===== Passage given

“A Most Wanted Man” Reviews Round-Up

A Most Wanted Man” officially got certified fresh on RottenTomatoes.com yesterday and currently holds a 91% rating with 95 reviews. We will round-up the reviews in this post.

“One of the pleasant surprises is the beautiful and talented Rachel McAdams, which immediately makes you think, “where has she been?” While she has been making her rounds in independent films like Passion, About Time, and To the Wonder, her role as “Annabel” shows a deeper talent that is aching to be realized by the right director. Internalizing emotions and releasing only when called upon, McAdams turns in her one of her strongest turns yet. Not your A-typical “damsel in distress” or “unbelievable tough chick,” McAdams reinvents a character that could have just laid on the screen with no emotion. She relaxes herself into the role, working well off some of the screen’s most gifted performers. It’s a magnificent work.”
Clayton Davis, Award Circuit

“Not only is Hoffman at the top of his form here, the rest of the cast, including Rachel McAdams, Willem Dafoe, Robin Wright, German stars Nina Hoss and Daniel Brühl and Russian Grigoriy Dobrygin, have committed themselves fully as well […] That would be the young, beautiful, idealistic Annabel Richter (a completely convincing McAdams), who works for a human rights organization called Sanctuary North.”
Kenneth Turan, Los Angeles Times

B+
“Corbijn (Control) paints with a muted palette of gray-blues that accentuates ambiguity bordering on futility. The storytelling indulges in few of the narrative calisthenics that showier espionage thrillers find necessary to keep their edge. A Most Wanted Man understands that intrigue needn’t preclude clarity, even when loyalties take on the necessary question marks.”

==========

Problem statement: Continue the review round-up for "A Most Wanted Man" from the point where the passage stops.

===== Supplied data

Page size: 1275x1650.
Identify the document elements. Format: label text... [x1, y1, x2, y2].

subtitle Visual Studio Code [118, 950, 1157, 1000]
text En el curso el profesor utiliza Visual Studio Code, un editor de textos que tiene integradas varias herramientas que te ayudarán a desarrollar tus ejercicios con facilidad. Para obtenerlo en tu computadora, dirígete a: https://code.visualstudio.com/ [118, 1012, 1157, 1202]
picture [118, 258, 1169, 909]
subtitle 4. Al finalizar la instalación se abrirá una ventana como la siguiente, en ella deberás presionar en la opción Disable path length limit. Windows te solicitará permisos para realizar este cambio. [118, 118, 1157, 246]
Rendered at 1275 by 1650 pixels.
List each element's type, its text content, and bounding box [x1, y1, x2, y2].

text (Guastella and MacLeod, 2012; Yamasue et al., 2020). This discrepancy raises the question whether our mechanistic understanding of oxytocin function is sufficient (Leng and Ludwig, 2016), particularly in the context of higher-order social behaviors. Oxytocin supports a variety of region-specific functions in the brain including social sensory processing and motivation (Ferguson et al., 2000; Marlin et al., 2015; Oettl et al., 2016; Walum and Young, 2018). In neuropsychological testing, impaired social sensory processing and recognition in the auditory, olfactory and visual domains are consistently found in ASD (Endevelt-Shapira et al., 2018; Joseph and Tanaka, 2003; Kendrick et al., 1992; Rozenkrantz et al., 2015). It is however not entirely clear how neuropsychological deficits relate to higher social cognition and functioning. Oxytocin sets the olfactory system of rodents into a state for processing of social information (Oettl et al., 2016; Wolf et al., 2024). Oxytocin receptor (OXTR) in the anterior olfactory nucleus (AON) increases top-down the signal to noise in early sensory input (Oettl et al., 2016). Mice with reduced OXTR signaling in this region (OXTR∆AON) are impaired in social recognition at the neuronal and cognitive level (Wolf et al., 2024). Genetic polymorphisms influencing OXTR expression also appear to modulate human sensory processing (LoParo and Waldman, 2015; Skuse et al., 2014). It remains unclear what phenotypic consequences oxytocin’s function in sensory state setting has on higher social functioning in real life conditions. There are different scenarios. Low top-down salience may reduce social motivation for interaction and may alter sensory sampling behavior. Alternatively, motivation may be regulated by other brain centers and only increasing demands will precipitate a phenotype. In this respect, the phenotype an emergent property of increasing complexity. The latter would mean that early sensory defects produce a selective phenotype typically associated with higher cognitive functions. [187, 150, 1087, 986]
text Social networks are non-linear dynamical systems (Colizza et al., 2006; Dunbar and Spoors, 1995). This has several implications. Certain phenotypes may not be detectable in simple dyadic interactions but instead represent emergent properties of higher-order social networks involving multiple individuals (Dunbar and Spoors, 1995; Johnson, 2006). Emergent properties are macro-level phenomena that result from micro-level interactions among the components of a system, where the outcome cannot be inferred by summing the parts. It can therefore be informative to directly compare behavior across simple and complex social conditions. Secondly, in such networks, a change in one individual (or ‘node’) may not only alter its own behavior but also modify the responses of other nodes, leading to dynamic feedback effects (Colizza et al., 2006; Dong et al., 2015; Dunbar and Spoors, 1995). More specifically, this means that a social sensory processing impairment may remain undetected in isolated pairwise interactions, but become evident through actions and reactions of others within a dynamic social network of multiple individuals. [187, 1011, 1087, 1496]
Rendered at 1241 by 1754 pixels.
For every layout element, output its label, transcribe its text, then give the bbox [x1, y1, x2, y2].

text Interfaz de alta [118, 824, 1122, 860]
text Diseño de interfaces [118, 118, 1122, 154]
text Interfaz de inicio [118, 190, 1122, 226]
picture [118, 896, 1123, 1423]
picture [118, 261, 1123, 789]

==========

Output of the exercise:
Chris Vognar, Dallas News

“The performances are terrific — Willem Dafoe plays a banker connected to Karpov because of their fathers’ business arrangements, and I would have liked to have seen more of Daniel Brühl as one of Bachmann’s lieutenants — and the script keeps the story moving along while giving us little moments of character insight. (Both converted Muslim Karpov and slumming rich-girl Annabel share an impulse to make life choices that rebel against their bad daddies.)”
Alonso Duralde, The Wrap

“Gunther begins by speaking German but quickly switches to accented English, an old Hollywood trick that works here because Hoffman and the movie’s other native Anglophones — notably Rachel McAdams and Willem Dafoe — don’t overplay the Teutonic inflections. Their tones never clash with those of Nina Hoss and Daniel Bruhl, actual German stars in supporting roles […] A Most Wanted Man retains a cogent narrative and le Carre’s weary outlook. Rather than choke the narrative with details, the filmmakers keep the story lean while adding evocative visual and aural details.”
Mark Jenkins, NPR

3/4 stars
“A Most Wanted Man is not a guns-and-motorcycles spy story but a shadowy walk down a dark alley.”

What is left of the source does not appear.